▶ _ACTIVITY_
Report every line of the material that contains the string "Πέτσας".

▶ _DATA SHOWN_
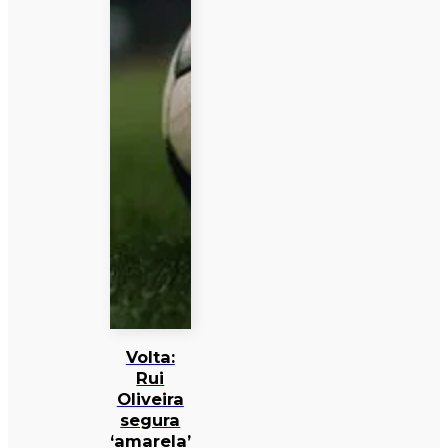
Volta:
Rui
Oliveira
segura
‘amarela’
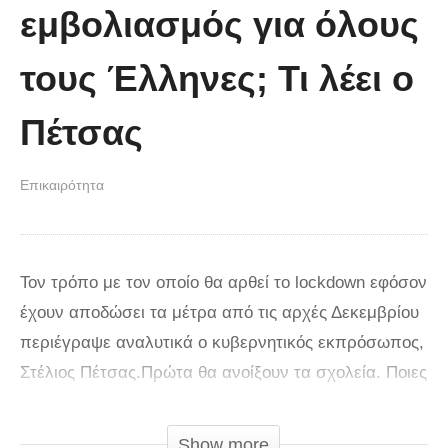
εμβολιασμός για όλους
τους Έλληνες; Τι λέει ο
Πέτσας
Επικαιρότητα
Τον τρόπο με τον οποίο θα αρθεί το lockdown εφόσον
έχουν αποδώσει τα μέτρα από τις αρχές Δεκεμβρίου
περιέγραψε αναλυτικά ο κυβερνητικός εκπρόσωπος,
Στέλιος Πέτσας.Πρώτα θα ανοίξουν τα σχολεία. Ποιες
επιχειρήσεις θα μείνουν κλειστές. Ανοιχτό το
ενδεχόμενο να γίνει υποχρεωτικός ο εμβολιασμός Σε
Show more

▶ _TASK OUTPUT_
Πέτσας
Στέλιος Πέτσας.Πρώτα θα ανοίξουν τα σχολεία. Ποιες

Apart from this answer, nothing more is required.